Two films that are more direct examinations of friendship between a heterosexual guy and a homosexual guy include Philadelphia (1993), but that was over 25 years ago. Recently, there was Straightman (2002) and Mulligans (2009), which was just put online for free by its writer-producer, Charlie David. This film, directed and co-written by Simone Catania, isn't as direct an examination, but the focus is on this friendship between a straight man and a gay man. Their sexual orientation isn't apparent when the film first begins. Like with several films about friendships, this one kicks off when the two guys are quite young, teenagers in fact. While this teen opening would have been fertile ground to introduce their orientation and their sexuality, this introduction is only around five minutes and exists only to establish that the two boys are frustrated with where they live. They're frustrated because of its sparse population and sparse opportunities in terms of jobs and fun activities. The film then immediately time-jumps fifteen years into the future.

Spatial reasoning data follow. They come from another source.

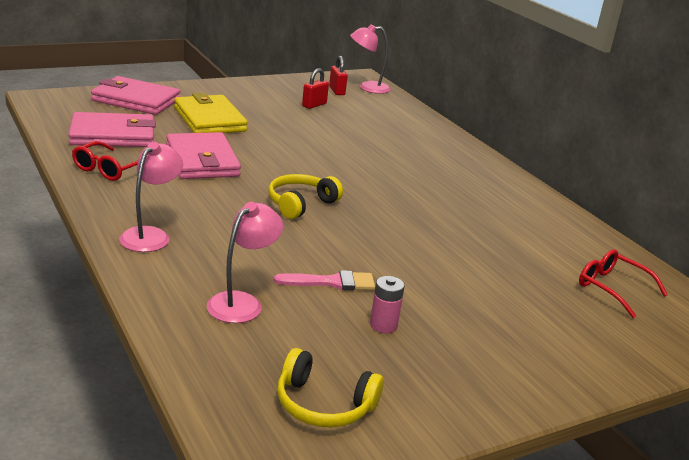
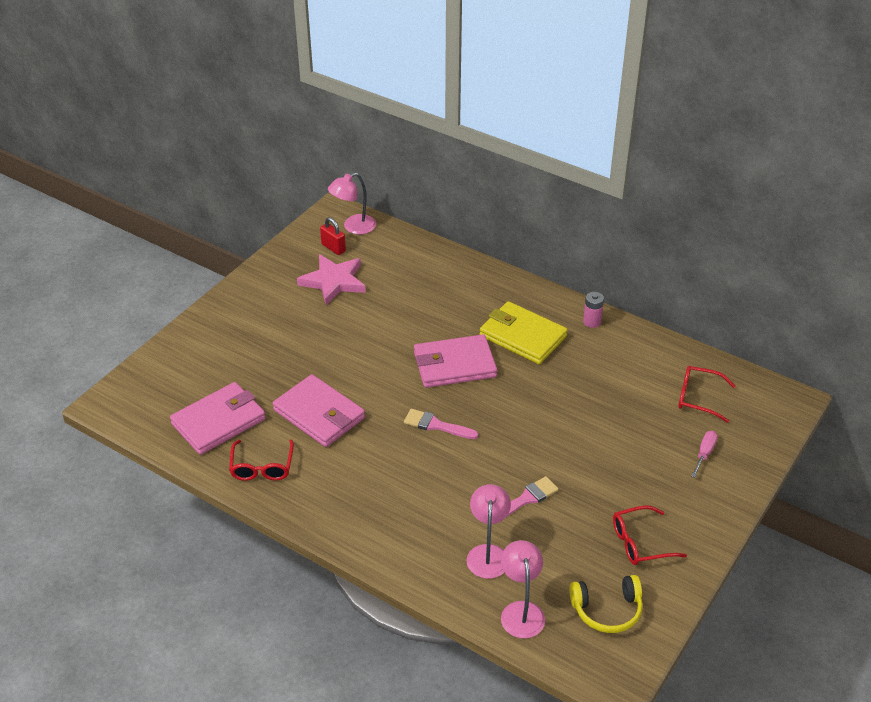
camera: 25 degrees left, 15 degrees up
pink wallet [91,76,180,115] -> pink wallet moved to [414,334,497,388]
pink lamp [119,142,183,252] -> pink lamp moved to [501,540,545,638]
yellow wallet [174,93,248,133] -> yellow wallet moved to [480,301,568,364]
yellow headphones [268,174,343,219] -> pink brush [404,409,478,439]
red padlock [302,68,329,109] -> pink star [297,254,366,305]
pink battery [370,276,405,333] -> pink battery moved to [583,292,604,328]
none -> red glasses [613,505,687,565]
none -> pink screwdriver [691,431,718,477]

Vinicio Marchioni stars as Antonio, a man probably in his early thirties or so. He's from a small town or rural area, known as Blufi. His family owns an estate, several acres of farmland there in the middle of Sicily. When we meet Antonio as a teenager, it doesn't seem as if the farm is doing all that well. After the fifteen year time-jump, it seems as if things haven't improved. Antonio's family seems to be all gone, assuming that his family consisted of simply his parents who are now probably deceased. He's been left to manage the estate, but he's fallen behind in bills and is now too far in debt. The estate is set to be auctioned unless he can pay off the debt in a week. Instead of trying to find a way to pay the debt, he leaves Sicily and heads to northern Europe to search for a friend with whom he lost touch fifteen years prior.

Marco D'Amore co-stars as Agostino, the man who was Antonio's best friend back in Blufi. He used to be a long-haired, artistic type that simply disappeared. He left Sicily without any word as to why. He lost contact with Antonio for the better part of fifteen years. The only contact is some slight communication via the Internet and some social media. The long-haired, artistic type didn't grow up pursuing any kind of art, especially the music in which he seemed to be interested when a teenager. He instead works as a truck driver. He still has some artistic expression in that his tractor-trailer is tricked out with cool designs and lights. It also has the nickname "Volcano."

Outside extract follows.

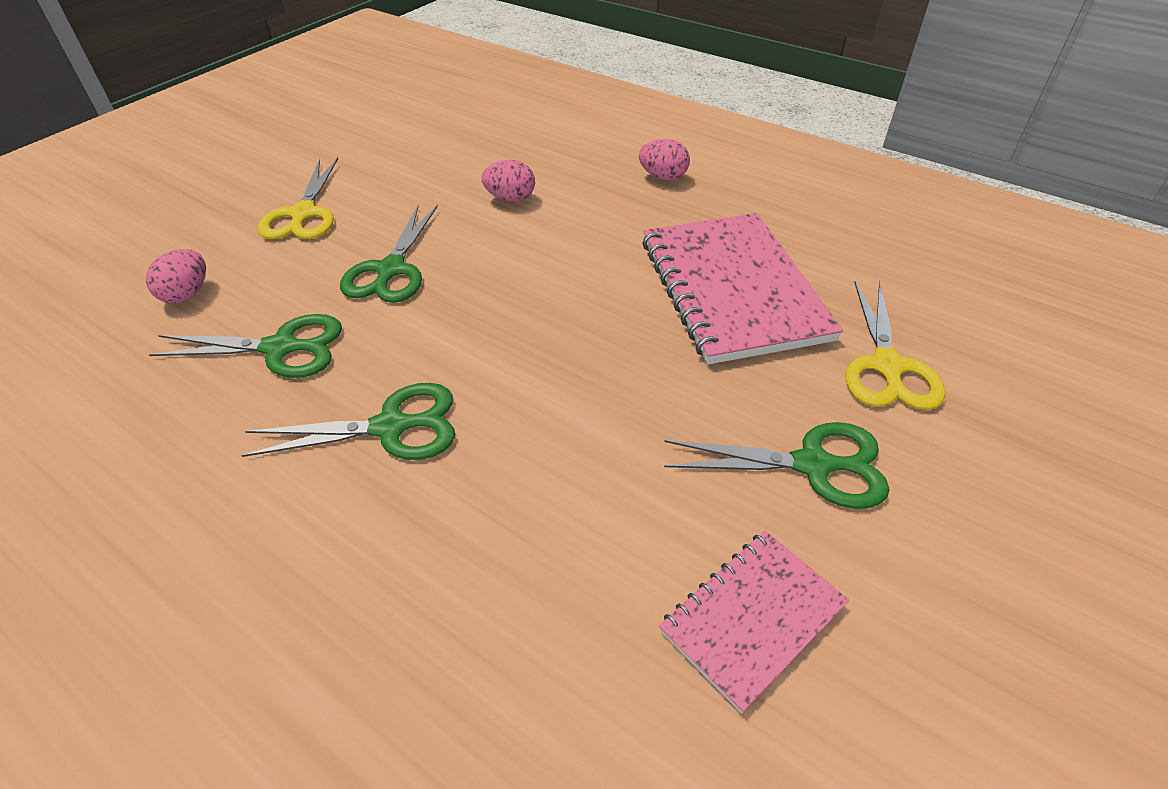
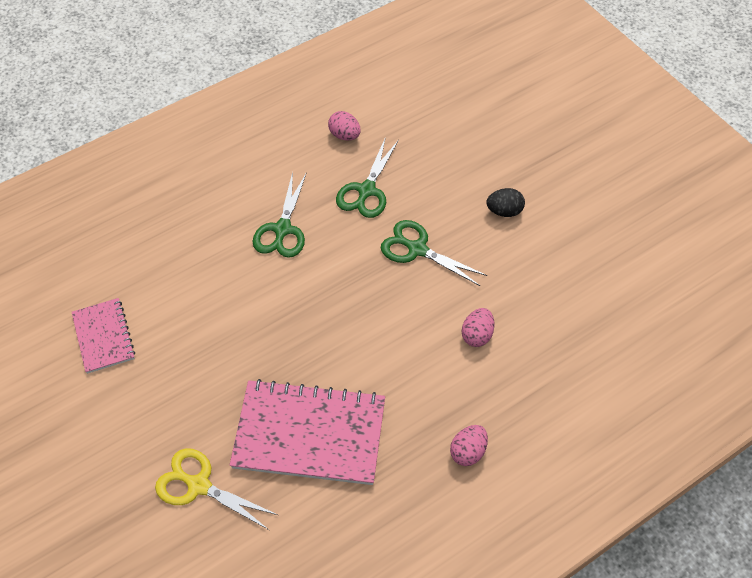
camera: 110 degrees right, 10 degrees up
pink egg [146,249,206,303] -> pink egg moved to [328,111,361,141]
yellow scissors [258,158,338,239] -> black egg [486,188,525,217]
green scissors [664,422,890,509] -> none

When Antonio finds Agostino's truck, it's unclear if Antonio is simply surprising Agostino outright or if they had planned to meet up but Agostino agreed to do so reluctantly. There's nothing in the dialogue that specifies why they're reconnecting after a fifteen-year absence. Either way, there's obvious tension between the two men. Agostino seems apprehensive, weary or even annoyed at Antonio's presence who comes across either nonchalant or devil-may-care. Agostino certainly has a separate life on the road that Antonio is disturbing, but the tension between them can't simply be due to that.

The mystery of why there's this tension from Agostino and what Antonio is going to do about his estate are the two main questions in this narrative. At the same time, this film is a road trip movie. That road trip turns out to be a round-trip. It starts in the boys' hometown and that's where it ends. Along the way, as the two guys get closer and closer to their original home, they relive certain memories about when they were younger and living there. Yet, it's not enough to convince that returning home is something that they should do. The opening sequence when we see them as teens and even the flashbacks certainly aren't enough.

It's not like Sweet Home Alabama (2002) where the one that left really realizes what he left behind or the value of it. It's not even like another recent Breaking Glass Pictures release, that of Esteros (2016), which really builds the relationship between the two guys. In a way, it could be compared to the Oscar-winner, Moonlight (2016). That film by Barry Jenkins also involves the friendship between two boys and then time-jumps to when they are adults. It also features the two guys driving together. Catania's film spends more time or dwells with the two guys as adults and on the road, reconnecting. It ends though with a more hopeful conclusion and not the bittersweet ending of Moonlight in which we see their home's culture or environment has warped one of them into a personality that is false or deleterious. Catania's film wants us to feel like home wasn't what we thought but in a good and yearnful way.

Not Rated but contains full-frontal nudity, sexual situations and language.
Running Time: 1 hr. and 34 mins.

Available on DVD and VOD on September 24.